Tra polipi mangiati vivi, denti cavati e lingue mozzate scorre infatti precisa e inquadrata una linea narrativa di grande impatto, e di indubbia maturità per un regista che all’epoca aveva quarantun’anni. Chan-wook Park tratta il suo pubblico con molto rispetto, evitando le ovvietà e le ripetizioni che tanto cinema italiano e americano instilla dentro le sue pellicole destinate ormai prettamente a un pubblico giovane: la storia non è lineare, sono presenti alcune ellissi facilmente colmabili da uno spettatore attento e la risoluzione finale giunge alquanto inaspettata. La regia risulta attenta ed eclettica, sia nella scelta del montaggio che nell’azzeccata colonna sonora: tra grandangoli, traiettorie di martelli destinate alla testa di un malcapitato (scena attinta da tanta cultura anime), sorvegliati dolly, almeno una scena è entrata, a ragione, nell’iconografia cinematografica odierna. Mi riferisco al celebre carrello della lotta di Dae-su contro una trentina di sgherri lungo un claustrofobico e livido corridoio che dà vita a un mix esemplare tra realismo, incisività musicale, fotografia malsana, tecnica registica, talento autoriale. Un uomo solo contro tutti, anche contro sé stesso, disperato, accecato dalla sete di vendetta per un’azione che non ricorda di aver commesso. “Sebbene io sappia di essere peggio di una bestia, non crede che abbia anche io il diritto di vivere?” è il tormentato leitmotiv che ricorre più volte all’interno della storia.

Oldboy: l’Inutilità della Vendetta

Essere rinchiuso in una prigione per quindici anni, senza mai lo straccio di una spiegazione, sbagliata che sia: questo è il pensiero che affligge Dae-su. “In quindici anni perfino le rughe sul volto del quadro sono aumentate” nota tristemente lui stesso. Accompagnato dalla sola presenza di una televisione disturbante nella quotidianità plastica che offre in Corea come in Italia a lobotomizzati spettatori, il beone Dae-su si accorge di aver vissuto una vita molto peggiore di quello che credeva quando cerca di indagare sui suoi potenziali nemici. Improvvisamente viene liberato e Chan-wook Park ha facile gioco nel dipanare tutti gli accorgimenti tipici del noir: il protagonista turbina in una girandola di indizi, nemici e false piste. Il regista è però volenteroso di dare il proprio tocco personale e inserisce frammenti poetici (la scena della gigantesca formica nella metro come simbolo della solitudine) o squarci ironici (Dae-su con la cuffietta da donna dalla parrucchiera) che stemperano solo occasionalmente il tono cupo della vicenda. Ma Dae-su compierà il più madornale degli errori: non si fermerà mai a riflettere sui vantaggi derivanti dall’ottenimento della vendetta. Divorare anche solo un pezzo del carceriere Woo-jin (qualora ci riuscisse) non gli darà indietro nemmeno un minuto dei quindici anni di prigionia insensata.
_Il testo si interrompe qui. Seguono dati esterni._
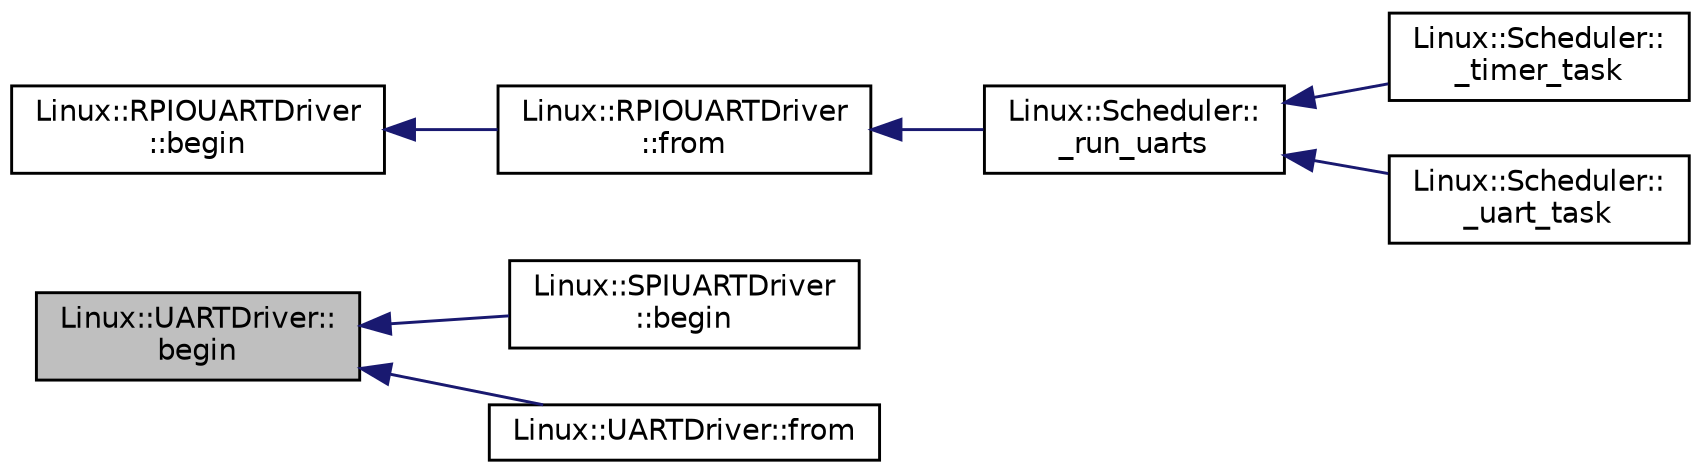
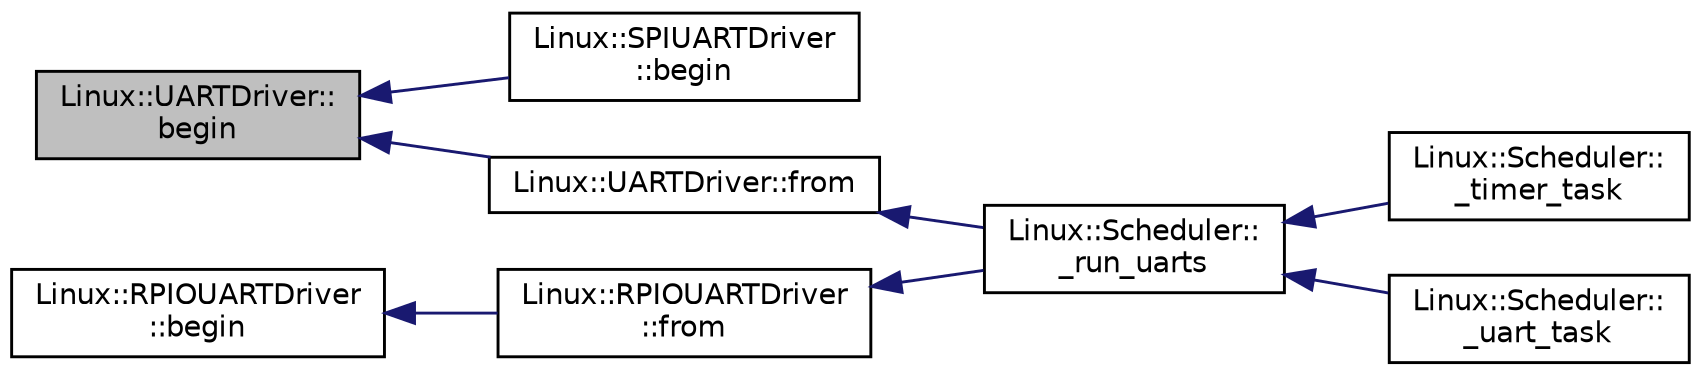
  digraph {
    rankdir=LR
    node [color=black fillcolor=white fontname=Helvetica fontsize=10 shape=record style=filled]
    edge [color=midnightblue dir=back fontname=Helvetica fontsize=10 labelfontname=Helvetica labelfontsize=10 style=solid]
    n1 [fillcolor=grey75 fontcolor=black height=0.2 label="Linux::UARTDriver::\lbegin" width=0.4]
    n2 [height=0.2 label="Linux::SPIUARTDriver\l::begin" width=0.4]
    n3 [height=0.2 label="Linux::UARTDriver::from" width=0.4]
    n4 [height=0.2 label="Linux::RPIOUARTDriver\l::begin" width=0.4]
    n5 [height=0.2 label="Linux::RPIOUARTDriver\l::from" width=0.4]
    n6 [height=0.2 label="Linux::Scheduler::\l_run_uarts" width=0.4]
    n7 [height=0.2 label="Linux::Scheduler::\l_timer_task" width=0.4]
    n8 [height=0.2 label="Linux::Scheduler::\l_uart_task" width=0.4]
    n1 -> n2
    n1 -> n3
+   n3 -> n6
    n4 -> n5
    n5 -> n6
    n6 -> n7
    n6 -> n8
  }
Oldboy: l’Inutilità della Vendetta

Ormai egli è un mostro, altro che conte di Montecristo (doveroso anche se banale l’omaggio resogli durante il film), bestiale nella caparbietà che tutto abbatte. Accanto a lui ha la sola fortuna di trovare Mi-do, giovane e ingenua ragazza che così passivamente si innamora di lui. E dopo crudeli faccia a faccia giunge lo scontro finale e la scoperta della terribile verità, annunciata in un modo cinematografico così emozionante da lasciare senza fiato chi si era lasciato travolgere dalla storia. Non rovino la sorpresa a chi avesse intenzione di guardare la pellicola. Ciò che frastorna di questa discesa negli inferi è la riuscita parabola dell’inutilità della vendetta. Nessuno dei protagonisti ne uscirà salvo, nemmeno l’ipnosi riuscirà a far dimenticare a Dae-su la terribile verità. Il beffardo primo piano che chiude l’opera, con quel sorriso che si trasforma in una smorfia di dolore, funziona più di tanti bei saggi morali: la giustizia non si trova con la vendetta. Sostanza e forma di elevatissima resa per un film che è presto diventato un must-cult da guardare assolutamente.